Daley said public service “is an honorable calling” and praised Obama for his leadership “during a most difficult time for our nation.” He vowed to the president that his team “will not let you down, nor the nation.”
Obama announced the staff changes with Daley standing by his side, along with Peter Rouse, who has been filling in as interim chief of staff since Rahm Emanuel left in the fall to run for mayor of Chicago. Rouse will now serve as counselor to the president — a move that drew cheers and a standing ovation from the crowd of White House aides.
“He is a unique and indispensable asset to me and to this administration. I cannot imagine life here without him, and I told him so,” Obama said.
In contrast to the reverie at the White House, Obama’s choice in Daley immediately angered liberal groups who say he is too beholden to the business community. Among other things, Daley opposed the creation of the Consumer Financial Protection Bureau, a major priority of liberals.
Justin Ruben, executive director of MoveOn.org, which has 5 million members, said Daley’s selection “is troubling and sends the wrong message to the American people” because of his ties to big business.
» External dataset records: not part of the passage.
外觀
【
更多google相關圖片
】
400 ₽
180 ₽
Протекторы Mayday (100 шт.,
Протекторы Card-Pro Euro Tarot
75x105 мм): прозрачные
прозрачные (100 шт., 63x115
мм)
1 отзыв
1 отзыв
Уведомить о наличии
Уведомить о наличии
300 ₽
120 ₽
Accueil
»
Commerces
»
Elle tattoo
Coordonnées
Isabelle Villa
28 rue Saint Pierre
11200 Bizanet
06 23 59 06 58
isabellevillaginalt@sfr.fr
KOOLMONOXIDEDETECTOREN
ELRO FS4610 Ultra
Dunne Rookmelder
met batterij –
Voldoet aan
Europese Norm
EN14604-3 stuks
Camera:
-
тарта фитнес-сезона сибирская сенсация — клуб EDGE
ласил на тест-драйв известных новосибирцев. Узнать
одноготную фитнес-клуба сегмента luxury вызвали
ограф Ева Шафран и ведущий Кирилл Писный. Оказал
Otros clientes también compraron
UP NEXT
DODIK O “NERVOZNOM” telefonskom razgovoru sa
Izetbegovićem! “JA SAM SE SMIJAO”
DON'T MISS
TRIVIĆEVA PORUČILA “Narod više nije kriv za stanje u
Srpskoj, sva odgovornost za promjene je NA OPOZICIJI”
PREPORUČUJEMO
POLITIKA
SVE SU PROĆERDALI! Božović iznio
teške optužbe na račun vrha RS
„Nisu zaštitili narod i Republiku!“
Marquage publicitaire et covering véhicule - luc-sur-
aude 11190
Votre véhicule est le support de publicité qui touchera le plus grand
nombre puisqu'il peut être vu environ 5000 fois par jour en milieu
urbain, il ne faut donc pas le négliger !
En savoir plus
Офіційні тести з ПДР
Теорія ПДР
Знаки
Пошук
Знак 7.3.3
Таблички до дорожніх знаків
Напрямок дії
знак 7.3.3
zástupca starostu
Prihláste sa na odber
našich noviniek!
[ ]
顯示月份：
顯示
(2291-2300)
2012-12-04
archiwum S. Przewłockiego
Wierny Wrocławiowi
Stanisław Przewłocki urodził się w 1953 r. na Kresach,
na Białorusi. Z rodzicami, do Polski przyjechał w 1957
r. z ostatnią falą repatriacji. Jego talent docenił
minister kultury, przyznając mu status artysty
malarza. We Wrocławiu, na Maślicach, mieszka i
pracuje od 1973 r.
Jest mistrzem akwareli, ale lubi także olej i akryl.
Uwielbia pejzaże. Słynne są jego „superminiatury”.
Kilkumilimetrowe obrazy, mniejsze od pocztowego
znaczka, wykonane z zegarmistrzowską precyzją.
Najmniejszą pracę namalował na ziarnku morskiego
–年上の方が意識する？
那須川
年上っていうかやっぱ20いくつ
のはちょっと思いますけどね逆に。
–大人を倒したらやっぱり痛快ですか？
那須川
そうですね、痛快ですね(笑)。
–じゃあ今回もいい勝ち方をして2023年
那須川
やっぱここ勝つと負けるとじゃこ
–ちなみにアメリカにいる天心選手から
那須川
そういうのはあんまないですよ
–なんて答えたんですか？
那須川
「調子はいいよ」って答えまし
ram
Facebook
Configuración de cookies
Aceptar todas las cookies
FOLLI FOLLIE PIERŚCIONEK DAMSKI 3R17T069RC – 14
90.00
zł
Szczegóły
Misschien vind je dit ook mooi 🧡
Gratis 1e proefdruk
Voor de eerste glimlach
“This was a real mistake by the White House,” added Adam Green of the Progressive Change Campaign Committee, which boasts a membership of 675,000. “Bill Daley consistently urges the Democratic Party to pursue a corporate agenda that alienates both independent and Democratic voters. If President Obama listens to that kind of political advice from Bill Daley, Democrats will suffer a disastrous 2012.”
Paul Blumenthal of the Sunlight Foundation, a government transparency group, warned that Daley will serve as “an official emissary from Wall Street” in the White House.
Picking Daley sends “the message that ... normal people matter less than the continued flow of campaign donations from the uber-wealthy,” Blumenthal wrote in a blog post on the group’s website.
Not surprisingly, the business community embraced the news.
U.S. Chamber of Commerce President and CEO Tom Donohue praised Daley as “a strong appointment” who understands the business sector.
“Bill Daley is a man of stature and extraordinary experience in government, business, trade negotiations, and global affairs,” Donohue said in a statement. “We look forward to working with him to accelerate our recovery, grow the economy, create jobs, and tackle America’s global challenges.”
Jay Timmons, executive vice president of the National Association of Manufacturers, called Daley a “strong business leader” and pointed to the group’s solid working relationship during the Clinton years.
“We look forward to working with him again on policies that will move our country forward, especially on job creation, economic growth and global competitiveness,” Timmons said.